START TEXT SECTION

6.      The State preferred an appeal thereagainst.  Respondent No. 2  also filed a revision application,   the maintainability whereof was in  question.  Both the criminal appeal and the criminal revision  application were taken up for hearing together.   

7.      A disturbing feature that occurred before the High Court may  be noticed by us at this stage.  Although the allegation against the  appellant was commission of a heinous offence, an attempt was made  by the court to get the civil disputes between the appellant and the  senior Swamiji settled.   

       The High Court in its judgment recorded that the appellant used  to come in an air-conditioned car and would hold press meetings  although the case was pending.  He attributed the said conduct on the  appellant relying on or on the basis of a statement made by the public  prosecutor.  The Public prosecutor, however, filed a memo before the  court denying and disputing the said statements attributed to him.   Curiously enough, the High Court directed the appellant to remain  present on all the dates of hearing.  Only because on one of the dates  of hearing, he was not present, serious note thereof was taken and his  purported conduct, as noticed hereinbefore, was commented upon.           Appellant was found guilty of commission of the said offence  by the High Court.  The judgment of acquittal was reversed.   A long hearing was given for imposition of sentence.  State and  Respondent No. 2 prayed for imposing of life sentence as also a fine  of Rs.50 lakhs on him.  Ten years’ rigorous imprisonment and a fine  of Rs. 25 lakhs, however, was imposed stating that the revision  application has been allowed in part.

END TEXT SECTION
START MATERIAL PROVIDED

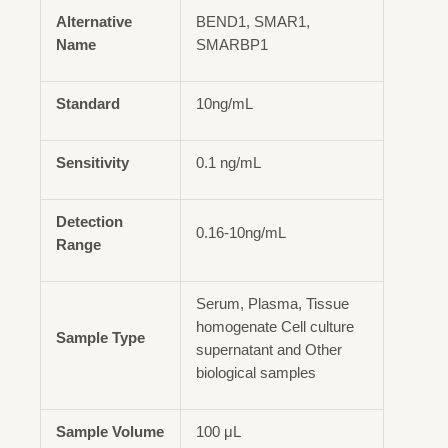
Alternative
BEND1, SMAR1,
Name
SMARBP1
Standard
10ng/mL
Sensitivity
0.1 ng/mL
Detection
0.16-10ng/mL
Range
Serum, Plasma, Tissue
homogenate Cell culture
Sample Type
supernatant and Other
biological samples
Sample Volume
100 μL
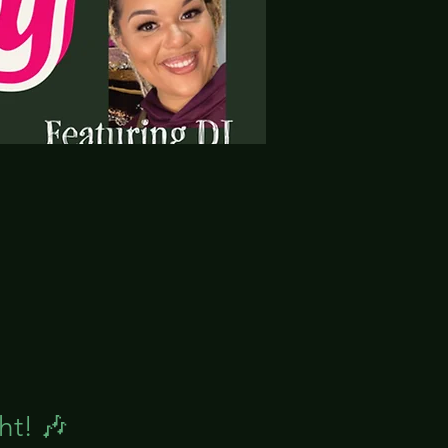
ht! 🎶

END MATERIAL PROVIDED

■ WHAT TO PRODUCE
Rewrite the paragraph of the judgment excerpt that begins "7. A disturbing feature" as one shorter sentence that keeps its main facts.

■ ANSWER BELOW
Though the appellant was accused of a heinous offense, the High Court tried to get the civil disputes between him and the senior Swamiji settled, which the judgment calls a disturbing feature.